**Extract to read**.
Thank you for the advice. Yes I am anticipating due to planting that some rocks will become slightly obscured. That is what is making it difficult for me to make my mind up with rock positioning. I dont normally follow set rules/layouts. I like to be slightly different. So this aquarium I would like a cross between dutch, jungle with plenty of rocks and a nice carpet of Utricularia graminifolia. But varying the height of the plants from end to end. Might end up looking like a pigs ear but want to give it a go. Only time will tell if it is going to work!

Thanks also for the advice on image size. Here you go, resized (800x599).





Still not final layout yet!!!


Dave


----------



## dkm (1 Nov 2009)

Ok to show planting I have colored in the area that i intend using Utricularia graminifolia. The rest will be densely planted with appropriate plants in varying heights (tallest at the back) so the tall rock structure will be 3/4 covered up from the front.

**Rows**.
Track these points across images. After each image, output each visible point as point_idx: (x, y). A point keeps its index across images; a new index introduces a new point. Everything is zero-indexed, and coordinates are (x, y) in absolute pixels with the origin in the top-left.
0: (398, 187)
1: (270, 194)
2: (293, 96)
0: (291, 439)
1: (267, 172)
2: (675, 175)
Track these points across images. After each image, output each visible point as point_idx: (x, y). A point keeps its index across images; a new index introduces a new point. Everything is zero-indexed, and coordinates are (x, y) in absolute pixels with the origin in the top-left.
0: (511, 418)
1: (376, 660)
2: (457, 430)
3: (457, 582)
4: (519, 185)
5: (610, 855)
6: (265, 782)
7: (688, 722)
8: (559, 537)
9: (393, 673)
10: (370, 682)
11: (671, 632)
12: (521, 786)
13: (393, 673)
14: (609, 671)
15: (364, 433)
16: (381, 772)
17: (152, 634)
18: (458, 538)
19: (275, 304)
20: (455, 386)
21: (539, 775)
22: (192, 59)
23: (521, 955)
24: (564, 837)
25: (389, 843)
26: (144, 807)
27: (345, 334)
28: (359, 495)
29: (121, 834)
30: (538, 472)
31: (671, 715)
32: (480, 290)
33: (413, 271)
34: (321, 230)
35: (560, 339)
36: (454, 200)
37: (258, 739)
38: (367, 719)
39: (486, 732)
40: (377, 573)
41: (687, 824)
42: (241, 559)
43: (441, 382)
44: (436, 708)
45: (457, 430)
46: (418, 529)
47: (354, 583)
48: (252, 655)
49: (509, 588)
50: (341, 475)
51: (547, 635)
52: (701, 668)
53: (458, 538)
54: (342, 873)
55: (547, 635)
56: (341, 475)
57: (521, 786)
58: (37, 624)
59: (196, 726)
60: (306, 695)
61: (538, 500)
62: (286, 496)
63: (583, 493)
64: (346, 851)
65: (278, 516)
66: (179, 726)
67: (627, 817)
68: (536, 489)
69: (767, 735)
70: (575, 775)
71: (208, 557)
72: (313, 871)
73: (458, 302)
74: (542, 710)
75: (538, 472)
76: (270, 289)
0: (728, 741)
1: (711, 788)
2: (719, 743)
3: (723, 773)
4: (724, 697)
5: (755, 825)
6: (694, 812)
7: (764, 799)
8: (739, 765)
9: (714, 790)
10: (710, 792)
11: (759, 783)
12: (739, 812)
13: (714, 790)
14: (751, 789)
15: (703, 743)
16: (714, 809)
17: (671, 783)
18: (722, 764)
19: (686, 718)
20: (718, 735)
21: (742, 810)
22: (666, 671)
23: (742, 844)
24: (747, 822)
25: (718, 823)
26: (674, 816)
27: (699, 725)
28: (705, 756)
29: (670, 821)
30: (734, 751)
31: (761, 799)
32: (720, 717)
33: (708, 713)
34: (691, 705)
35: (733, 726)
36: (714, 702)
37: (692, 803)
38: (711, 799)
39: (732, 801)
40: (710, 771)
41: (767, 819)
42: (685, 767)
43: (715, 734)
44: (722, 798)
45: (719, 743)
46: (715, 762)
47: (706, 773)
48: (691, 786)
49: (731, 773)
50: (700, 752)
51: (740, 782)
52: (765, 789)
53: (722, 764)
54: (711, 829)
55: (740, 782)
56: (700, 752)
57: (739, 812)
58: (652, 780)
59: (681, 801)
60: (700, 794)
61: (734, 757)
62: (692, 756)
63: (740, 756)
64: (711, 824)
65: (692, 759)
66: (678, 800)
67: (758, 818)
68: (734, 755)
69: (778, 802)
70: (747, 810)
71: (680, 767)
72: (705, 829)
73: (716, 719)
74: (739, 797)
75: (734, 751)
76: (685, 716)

**Task set**.
1) Using the aquarium thread, decide whether each statement agrees with it, answering yes or no and quoting the deciding words. (a) The writer usually follows set layouts. (b) The resized image measures 800x599. (c) The tallest plants are planned for the front.
2) Answer these questions from the aquarium thread.
(a) Which plant is meant to form the carpet?
(b) What date appears on the post by dkm?
(c) How much of the tall rock structure will be covered up from the front?

**The answers**.
1)
(a) No: "I dont normally follow set rules/layouts."
(b) Yes: "resized (800x599)"
(c) No: "(tallest at the back)"

2)
(a) Utricularia graminifolia
(b) 1 Nov 2009
(c) 3/4